# STUDY TEXT
--------------------

Kevin Buzzard (Jul 04 2019 at 17:07):

structure thingo :=
(func : Π (a : ), )

-- works
def foo : thingo := {func := λ {a : }, a + 1}

-- also works!
def concrete {{a : }} :  := a + 1

def bar : thingo := {func := concrete}

Mario Carneiro (Jul 04 2019 at 17:27):

that's not a bug, that's by design

Mario Carneiro (Jul 04 2019 at 17:27):

and that's also why I said semi-implicit is a good choice here

Kevin Buzzard (Jul 04 2019 at 17:29):

Is there a "correct" decision for the variables in lt_of_add_le_add_left ? Or do you sometimes need one thing and sometimes another?

Mario Carneiro (Jul 04 2019 at 17:35):

It might work to use apply to figure out the right number of arguments

Keeley Hoek (Jul 05 2019 at 14:54):

ooh, well my tactic could count the number of expected explicit arguments and then instead of fn := fn not compiling fn := \lambda a b, @fn _ a b would compile. Would that have defeq problems?

--------------------

# DATA EXTRACTS
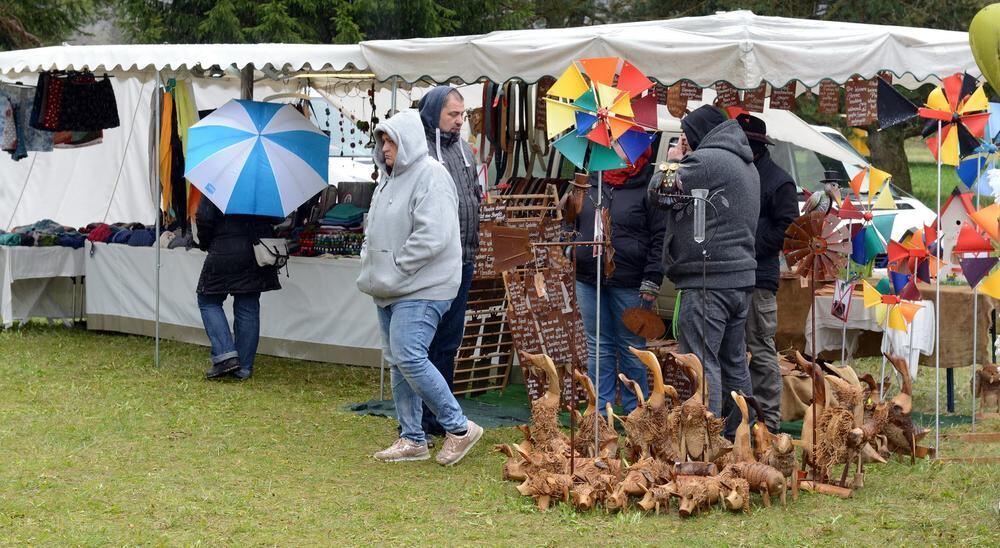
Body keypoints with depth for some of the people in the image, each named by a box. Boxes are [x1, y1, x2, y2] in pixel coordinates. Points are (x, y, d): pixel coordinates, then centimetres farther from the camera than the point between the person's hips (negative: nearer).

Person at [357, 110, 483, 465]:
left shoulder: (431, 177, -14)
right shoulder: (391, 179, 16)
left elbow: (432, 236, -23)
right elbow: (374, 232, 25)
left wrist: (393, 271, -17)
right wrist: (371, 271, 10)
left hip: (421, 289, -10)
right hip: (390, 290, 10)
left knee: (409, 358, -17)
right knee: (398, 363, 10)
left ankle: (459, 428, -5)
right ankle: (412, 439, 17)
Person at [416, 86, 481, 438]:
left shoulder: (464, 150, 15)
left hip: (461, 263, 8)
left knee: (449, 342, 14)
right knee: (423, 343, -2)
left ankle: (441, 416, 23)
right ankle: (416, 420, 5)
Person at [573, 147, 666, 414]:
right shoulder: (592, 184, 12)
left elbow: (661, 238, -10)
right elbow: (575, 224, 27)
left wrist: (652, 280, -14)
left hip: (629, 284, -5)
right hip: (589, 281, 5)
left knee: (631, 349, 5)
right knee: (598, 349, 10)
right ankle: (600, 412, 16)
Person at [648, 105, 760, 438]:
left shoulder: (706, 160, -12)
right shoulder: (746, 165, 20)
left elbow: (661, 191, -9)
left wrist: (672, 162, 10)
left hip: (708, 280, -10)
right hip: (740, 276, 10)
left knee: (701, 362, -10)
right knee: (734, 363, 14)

--------------------

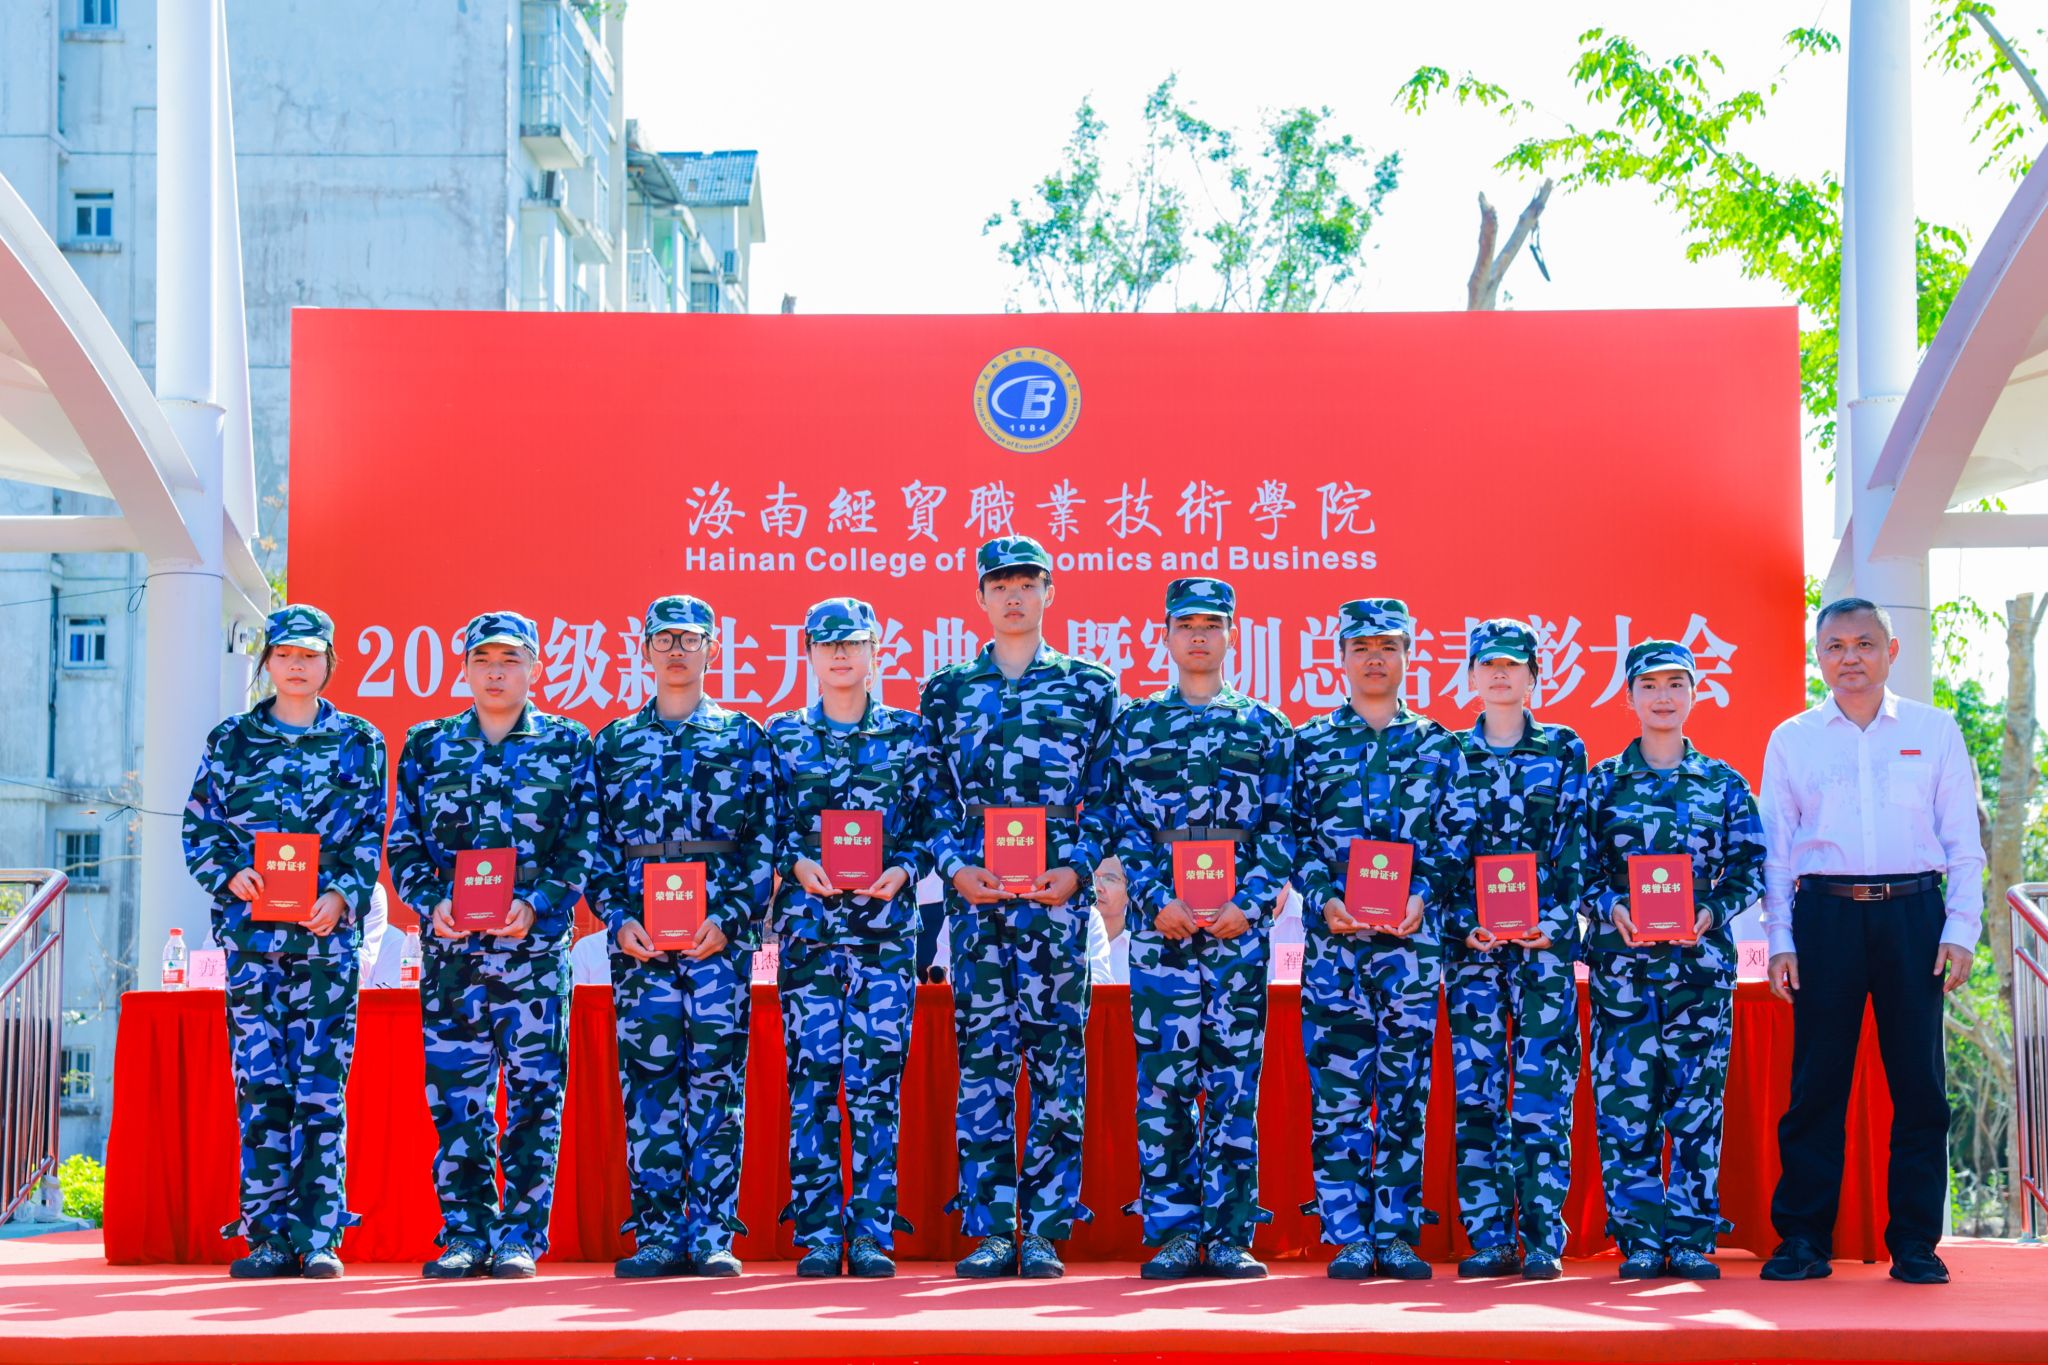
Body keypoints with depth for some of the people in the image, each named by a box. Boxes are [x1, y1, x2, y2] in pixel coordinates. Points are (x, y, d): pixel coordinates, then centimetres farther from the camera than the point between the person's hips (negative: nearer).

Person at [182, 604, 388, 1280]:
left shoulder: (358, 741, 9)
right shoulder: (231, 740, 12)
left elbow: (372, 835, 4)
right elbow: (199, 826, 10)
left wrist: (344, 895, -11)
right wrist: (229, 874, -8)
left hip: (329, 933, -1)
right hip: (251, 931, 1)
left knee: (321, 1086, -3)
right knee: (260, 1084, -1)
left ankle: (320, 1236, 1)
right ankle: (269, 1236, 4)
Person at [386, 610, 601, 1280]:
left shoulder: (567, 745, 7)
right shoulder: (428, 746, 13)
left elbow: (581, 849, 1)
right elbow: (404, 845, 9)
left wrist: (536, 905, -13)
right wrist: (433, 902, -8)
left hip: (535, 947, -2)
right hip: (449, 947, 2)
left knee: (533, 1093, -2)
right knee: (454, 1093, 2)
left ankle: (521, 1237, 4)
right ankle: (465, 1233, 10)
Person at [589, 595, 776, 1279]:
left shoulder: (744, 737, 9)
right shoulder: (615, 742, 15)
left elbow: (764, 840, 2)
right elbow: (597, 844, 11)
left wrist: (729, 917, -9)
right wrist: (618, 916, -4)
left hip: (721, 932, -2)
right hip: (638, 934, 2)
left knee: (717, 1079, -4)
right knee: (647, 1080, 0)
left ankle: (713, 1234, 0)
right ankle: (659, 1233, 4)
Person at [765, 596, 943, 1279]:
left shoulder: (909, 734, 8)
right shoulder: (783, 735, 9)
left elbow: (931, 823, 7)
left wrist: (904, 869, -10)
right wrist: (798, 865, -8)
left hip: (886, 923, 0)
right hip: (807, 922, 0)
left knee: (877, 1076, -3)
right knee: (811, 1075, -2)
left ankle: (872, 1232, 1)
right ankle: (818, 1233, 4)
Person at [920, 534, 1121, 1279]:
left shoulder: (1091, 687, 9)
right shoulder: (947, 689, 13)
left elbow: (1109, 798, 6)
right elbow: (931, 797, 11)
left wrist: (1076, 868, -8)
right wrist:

--------------------

# BRIEF A
Return the portion of the chat text above, starting with "and that's also" and going on through "and sometimes another?".
# BRIEF B
In the chat text above, what did Mario Carneiro suggest using apply to figure out?

# YOUR SOLUTION A
and that's also why I said semi-implicit is a good choice here

Kevin Buzzard (Jul 04 2019 at 17:29):

Is there a "correct" decision for the variables in lt_of_add_le_add_left ? Or do you sometimes need one thing and sometimes another?

# YOUR SOLUTION B
The right number of arguments.